PREMIER ATAMAN. — De l’eau-de-vie, petit père ? On ne veut plus que nous en buvions.

BASILE. — Au contraire, le tsar la fabrique exprès pour vous.

PREMIER ATAMAN. — Est-ce de l’eau-de-vie du tsar que tu bois, père, quand tu veux te mettre en gaieté ?

BASILE. — Vous voudriez bien avoir vos distilleries comme autrefois ?

PREMIER ATAMAN. — Chacun tient à ce qui lui a appartenu.

BASILE, bas à Fëdor. — Les marauds sont mécontens. (Haut.) Eh bien ! mes amis, adressez-vous au tsar ; sans doute, il vous accordera tout ce que vous lui demanderez, et, quand vous aurez obtenu de distiller votre eau-de-vie, nous irons en boire chez vous et manger des esturgeons.

FEDOR. — Si Semen Godounof nous accorde la permission de faire le voyage.

PREMIER ATAMAN. — Il vous faut une permission pour aller où vous voulez ?

BASILE. — Assurément. Nous prends-tu pour des gens de rien ?

PREMIER ATAMAN. — Vois-tu, petit père, je ne changerais pas ma peau de mouton contre ta pelisse de renard noir, s’il me fallait l’user dans le Kremlin… Mais n’est-ce pas le patriarche qui entre ? À genoux, enfans, et demandons-lui sa bénédiction. Je me trompe fort, ou c’est là tout ce que nous rapporterons au camp. (Entre le patriarche Job, suivi de Yourii en robe de moine.)

LES ATAMANS. — Très saint père, bénissez-nous, pauvres pécheurs !

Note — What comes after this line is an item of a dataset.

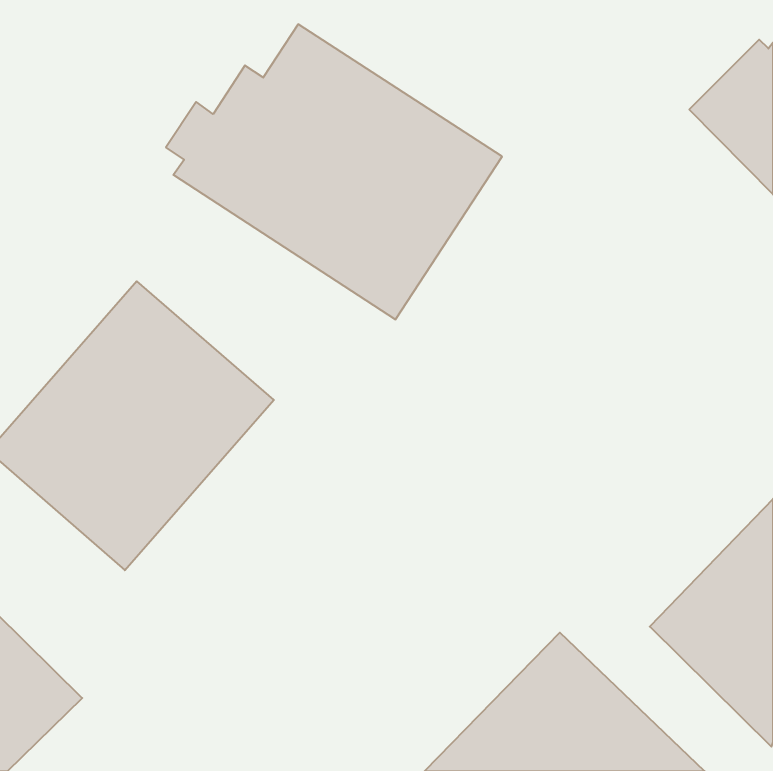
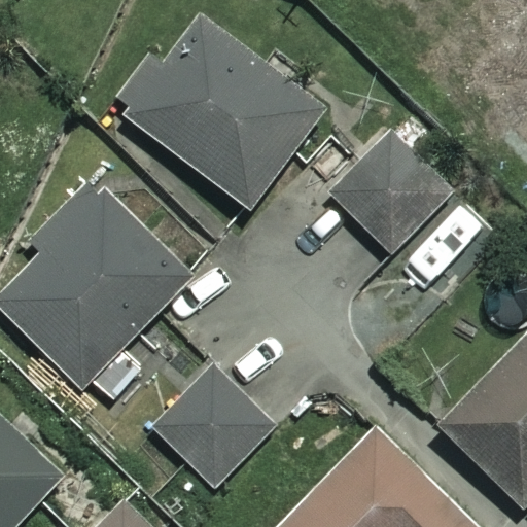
building: none -> [332,136,451,253]
building: none -> [154,368,271,484]

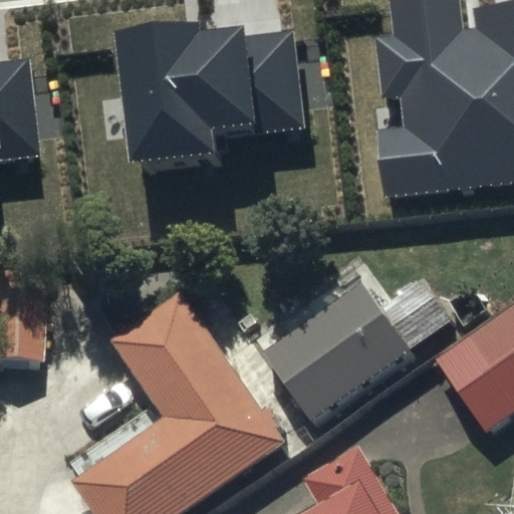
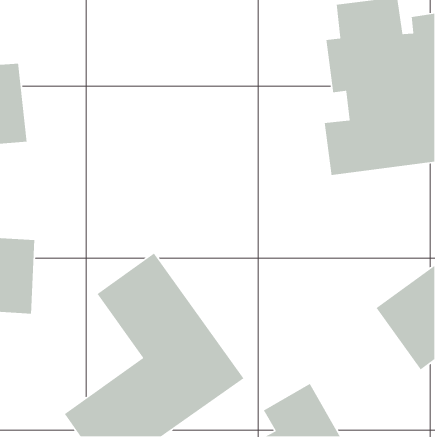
building: [125,42,308,188] -> none
building: [258,274,451,418] -> none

JOB, à YOURII. — Vois, mon fils, l’humilité de ces gens de guerre Ce sont de vrais chrétiens orthodoxes, crois-moi, ces Cosaques dont tu as si peur. Je t’ai fait lire hier la légende du centenier qui fut sauvé pour avoir cru. Le Seigneur aura ces braves atamans en sa garde.

FEDOR, bas à Chouiski. — Et qu’il lui plaise de les bien garder !

  1. Manière affectueuse d’adresser la parole.